SUPPLIED ENTRIES start

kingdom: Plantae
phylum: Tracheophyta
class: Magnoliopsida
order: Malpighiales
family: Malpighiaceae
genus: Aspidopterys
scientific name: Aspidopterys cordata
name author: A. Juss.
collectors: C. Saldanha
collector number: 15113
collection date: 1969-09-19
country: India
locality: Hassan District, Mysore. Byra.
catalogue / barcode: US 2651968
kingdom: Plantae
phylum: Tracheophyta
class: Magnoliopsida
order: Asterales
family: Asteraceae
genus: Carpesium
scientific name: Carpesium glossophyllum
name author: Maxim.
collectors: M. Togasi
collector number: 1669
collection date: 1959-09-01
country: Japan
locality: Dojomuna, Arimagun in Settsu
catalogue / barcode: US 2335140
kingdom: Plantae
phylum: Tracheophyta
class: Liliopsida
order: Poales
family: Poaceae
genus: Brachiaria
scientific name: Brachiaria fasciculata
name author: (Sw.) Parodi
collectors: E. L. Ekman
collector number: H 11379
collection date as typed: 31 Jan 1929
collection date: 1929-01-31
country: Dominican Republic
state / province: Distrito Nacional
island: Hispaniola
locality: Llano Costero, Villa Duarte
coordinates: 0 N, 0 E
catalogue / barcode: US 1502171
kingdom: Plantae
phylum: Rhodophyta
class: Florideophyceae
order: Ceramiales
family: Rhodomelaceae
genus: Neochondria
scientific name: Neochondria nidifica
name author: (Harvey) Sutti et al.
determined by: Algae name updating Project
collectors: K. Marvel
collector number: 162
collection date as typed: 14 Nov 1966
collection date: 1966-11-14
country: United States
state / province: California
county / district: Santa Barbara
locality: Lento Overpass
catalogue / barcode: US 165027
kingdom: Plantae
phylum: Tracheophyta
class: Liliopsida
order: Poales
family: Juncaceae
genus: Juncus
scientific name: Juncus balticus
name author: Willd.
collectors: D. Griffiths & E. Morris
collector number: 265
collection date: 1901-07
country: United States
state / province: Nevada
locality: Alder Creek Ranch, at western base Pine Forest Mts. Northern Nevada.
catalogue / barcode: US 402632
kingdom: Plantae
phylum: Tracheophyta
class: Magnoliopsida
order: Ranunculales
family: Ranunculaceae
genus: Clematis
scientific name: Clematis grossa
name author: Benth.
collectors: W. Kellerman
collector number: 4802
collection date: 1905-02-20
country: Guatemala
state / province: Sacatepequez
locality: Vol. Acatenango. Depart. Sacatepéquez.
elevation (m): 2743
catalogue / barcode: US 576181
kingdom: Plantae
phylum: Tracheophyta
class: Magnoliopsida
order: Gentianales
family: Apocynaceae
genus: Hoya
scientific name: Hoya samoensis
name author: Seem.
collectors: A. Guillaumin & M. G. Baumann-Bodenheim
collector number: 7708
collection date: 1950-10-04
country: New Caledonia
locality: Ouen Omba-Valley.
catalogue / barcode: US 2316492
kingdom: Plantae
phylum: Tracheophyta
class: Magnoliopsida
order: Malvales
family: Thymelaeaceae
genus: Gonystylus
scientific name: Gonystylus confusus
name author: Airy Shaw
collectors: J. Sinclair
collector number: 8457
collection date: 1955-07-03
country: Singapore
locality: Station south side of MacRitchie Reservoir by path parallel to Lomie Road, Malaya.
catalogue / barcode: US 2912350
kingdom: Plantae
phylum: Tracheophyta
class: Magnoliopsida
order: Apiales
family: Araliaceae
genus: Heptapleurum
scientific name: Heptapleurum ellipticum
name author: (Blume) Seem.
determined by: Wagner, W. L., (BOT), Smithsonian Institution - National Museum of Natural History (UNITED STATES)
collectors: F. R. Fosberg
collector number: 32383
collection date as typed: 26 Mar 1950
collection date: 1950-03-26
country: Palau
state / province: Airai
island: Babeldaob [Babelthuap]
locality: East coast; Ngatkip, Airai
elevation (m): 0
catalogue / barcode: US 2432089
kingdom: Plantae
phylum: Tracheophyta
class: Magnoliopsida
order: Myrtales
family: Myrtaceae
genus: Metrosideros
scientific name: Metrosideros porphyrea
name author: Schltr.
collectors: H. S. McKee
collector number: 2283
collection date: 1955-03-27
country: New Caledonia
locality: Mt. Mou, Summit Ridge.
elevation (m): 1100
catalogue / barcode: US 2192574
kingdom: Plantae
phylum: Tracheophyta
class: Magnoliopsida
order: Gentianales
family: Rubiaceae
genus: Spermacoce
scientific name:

SUPPLIED ENTRIES end

### [AIM]
Reproduce all of the lines above verbatim, from the first line through the last, with no changes.

### [OUTPUT FOR THIS EXERCISE]
kingdom: Plantae
phylum: Tracheophyta
class: Magnoliopsida
order: Malpighiales
family: Malpighiaceae
genus: Aspidopterys
scientific name: Aspidopterys cordata
name author: A. Juss.
collectors: C. Saldanha
collector number: 15113
collection date: 1969-09-19
country: India
locality: Hassan District, Mysore. Byra.
catalogue / barcode: US 2651968
kingdom: Plantae
phylum: Tracheophyta
class: Magnoliopsida
order: Asterales
family: Asteraceae
genus: Carpesium
scientific name: Carpesium glossophyllum
name author: Maxim.
collectors: M. Togasi
collector number: 1669
collection date: 1959-09-01
country: Japan
locality: Dojomuna, Arimagun in Settsu
catalogue / barcode: US 2335140
kingdom: Plantae
phylum: Tracheophyta
class: Liliopsida
order: Poales
family: Poaceae
genus: Brachiaria
scientific name: Brachiaria fasciculata
name author: (Sw.) Parodi
collectors: E. L. Ekman
collector number: H 11379
collection date as typed: 31 Jan 1929
collection date: 1929-01-31
country: Dominican Republic
state / province: Distrito Nacional
island: Hispaniola
locality: Llano Costero, Villa Duarte
coordinates: 0 N, 0 E
catalogue / barcode: US 1502171
kingdom: Plantae
phylum: Rhodophyta
class: Florideophyceae
order: Ceramiales
family: Rhodomelaceae
genus: Neochondria
scientific name: Neochondria nidifica
name author: (Harvey) Sutti et al.
determined by: Algae name updating Project
collectors: K. Marvel
collector number: 162
collection date as typed: 14 Nov 1966
collection date: 1966-11-14
country: United States
state / province: California
county / district: Santa Barbara
locality: Lento Overpass
catalogue / barcode: US 165027
kingdom: Plantae
phylum: Tracheophyta
class: Liliopsida
order: Poales
family: Juncaceae
genus: Juncus
scientific name: Juncus balticus
name author: Willd.
collectors: D. Griffiths & E. Morris
collector number: 265
collection date: 1901-07
country: United States
state / province: Nevada
locality: Alder Creek Ranch, at western base Pine Forest Mts. Northern Nevada.
catalogue / barcode: US 402632
kingdom: Plantae
phylum: Tracheophyta
class: Magnoliopsida
order: Ranunculales
family: Ranunculaceae
genus: Clematis
scientific name: Clematis grossa
name author: Benth.
collectors: W. Kellerman
collector number: 4802
collection date: 1905-02-20
country: Guatemala
state / province: Sacatepequez
locality: Vol. Acatenango. Depart. Sacatepéquez.
elevation (m): 2743
catalogue / barcode: US 576181
kingdom: Plantae
phylum: Tracheophyta
class: Magnoliopsida
order: Gentianales
family: Apocynaceae
genus: Hoya
scientific name: Hoya samoensis
name author: Seem.
collectors: A. Guillaumin & M. G. Baumann-Bodenheim
collector number: 7708
collection date: 1950-10-04
country: New Caledonia
locality: Ouen Omba-Valley.
catalogue / barcode: US 2316492
kingdom: Plantae
phylum: Tracheophyta
class: Magnoliopsida
order: Malvales
family: Thymelaeaceae
genus: Gonystylus
scientific name: Gonystylus confusus
name author: Airy Shaw
collectors: J. Sinclair
collector number: 8457
collection date: 1955-07-03
country: Singapore
locality: Station south side of MacRitchie Reservoir by path parallel to Lomie Road, Malaya.
catalogue / barcode: US 2912350
kingdom: Plantae
phylum: Tracheophyta
class: Magnoliopsida
order: Apiales
family: Araliaceae
genus: Heptapleurum
scientific name: Heptapleurum ellipticum
name author: (Blume) Seem.
determined by: Wagner, W. L., (BOT), Smithsonian Institution - National Museum of Natural History (UNITED STATES)
collectors: F. R. Fosberg
collector number: 32383
collection date as typed: 26 Mar 1950
collection date: 1950-03-26
country: Palau
state / province: Airai
island: Babeldaob [Babelthuap]
locality: East coast; Ngatkip, Airai
elevation (m): 0
catalogue / barcode: US 2432089
kingdom: Plantae
phylum: Tracheophyta
class: Magnoliopsida
order: Myrtales
family: Myrtaceae
genus: Metrosideros
scientific name: Metrosideros porphyrea
name author: Schltr.
collectors: H. S. McKee
collector number: 2283
collection date: 1955-03-27
country: New Caledonia
locality: Mt. Mou, Summit Ridge.
elevation (m): 1100
catalogue / barcode: US 2192574
kingdom: Plantae
phylum: Tracheophyta
class: Magnoliopsida
order: Gentianales
family: Rubiaceae
genus: Spermacoce
scientific name:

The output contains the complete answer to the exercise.